Bonnie Gabel reflects on a performance at the Theatre at St. Claude that challenges our perceptions of drag.

Mqr. En Between (Dylan Hunter) and Mz. Asa Metric (Evan Spigelman) in Creep Cuts at the Theatre at St. Claude, New Orleans. Photo by Joshua Brasted.

“Creep Cuts”
The Theatre at St. Claude
2240 St. Claude Avenue
April 13–16, 2016

Creep Cuts, which premiered at this month’s Forge Microfest, is a post-punk, post-drag, cabaret dream sequence—part live-action Internet meme, part electronic dance party, part queer coming-of-age tale. Through a series of narrative vignettes and musical numbers, Mz. Asa Metric (Evan Spigelman) and her imaginary friend, Mqr. En Between (Dylan Hunter), explore a realm of imagination, loneliness, and trash.

Unlike traditional performances, Creep Cuts aims to deconstruct theatrical tropes instead of telling a particular story. In one particularly virtuosic moment, Metric does a lip-synched routine as Between offers a narration of her gestures—declaring, for example, stage directions like “reaches hand out to bird.” Later, Between gives a heartfelt soliloquy about the difficulties of being a figment of someone else’s imagination.
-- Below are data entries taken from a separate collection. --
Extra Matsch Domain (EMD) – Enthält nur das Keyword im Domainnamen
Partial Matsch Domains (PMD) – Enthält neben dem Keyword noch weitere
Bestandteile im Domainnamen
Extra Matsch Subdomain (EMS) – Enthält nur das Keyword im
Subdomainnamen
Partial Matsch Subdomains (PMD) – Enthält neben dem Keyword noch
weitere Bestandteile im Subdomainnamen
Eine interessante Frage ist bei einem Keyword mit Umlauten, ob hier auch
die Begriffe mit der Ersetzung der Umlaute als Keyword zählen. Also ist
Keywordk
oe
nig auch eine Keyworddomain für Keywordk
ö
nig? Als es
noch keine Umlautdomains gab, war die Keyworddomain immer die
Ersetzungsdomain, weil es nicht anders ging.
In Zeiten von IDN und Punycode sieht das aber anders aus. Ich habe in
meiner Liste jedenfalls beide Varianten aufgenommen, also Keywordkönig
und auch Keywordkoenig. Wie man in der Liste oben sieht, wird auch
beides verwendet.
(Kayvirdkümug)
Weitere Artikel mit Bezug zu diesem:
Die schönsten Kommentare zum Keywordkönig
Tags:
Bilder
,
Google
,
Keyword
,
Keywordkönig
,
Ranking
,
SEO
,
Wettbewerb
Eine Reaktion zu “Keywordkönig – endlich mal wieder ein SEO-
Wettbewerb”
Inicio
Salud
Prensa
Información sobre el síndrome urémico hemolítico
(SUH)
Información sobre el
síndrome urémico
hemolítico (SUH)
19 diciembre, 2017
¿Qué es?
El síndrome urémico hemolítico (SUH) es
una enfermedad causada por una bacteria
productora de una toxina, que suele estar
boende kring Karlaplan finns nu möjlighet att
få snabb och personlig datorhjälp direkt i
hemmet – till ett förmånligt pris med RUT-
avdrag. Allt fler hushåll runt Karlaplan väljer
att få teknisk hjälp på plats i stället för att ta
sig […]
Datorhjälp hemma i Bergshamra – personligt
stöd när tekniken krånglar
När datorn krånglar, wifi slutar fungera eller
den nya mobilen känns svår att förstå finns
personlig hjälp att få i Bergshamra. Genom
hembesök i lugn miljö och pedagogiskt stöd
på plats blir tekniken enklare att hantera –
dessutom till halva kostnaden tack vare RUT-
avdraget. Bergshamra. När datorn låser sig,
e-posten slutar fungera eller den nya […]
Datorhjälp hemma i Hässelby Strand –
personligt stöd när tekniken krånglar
Creep Cuts is billed as drag, but Metric starts the performance naked. She does her face onstage and wears a single patch of long purple hair rather than a conventional wig. She is not trying to directly impersonate any one vision of femininity. Instead, she demands that we accept a more fluid understanding of gender by challenging our conceptions of what a woman is and can be.

Furthermore, the performance breaks down the delineation between public and private, alternating seamlessly between the two. Metric speaks directly to the audience, as is traditional in drag, but she still inhabits an intimate space, one where she gets dressed, stops to take phone calls, and talks with Between. The whole stage is Metric’s boudoir; the theater is her bedroom. She seems to be asking each of us: Who are we when no one is looking? Do we ever really stop performing, even if only for our imaginary friend?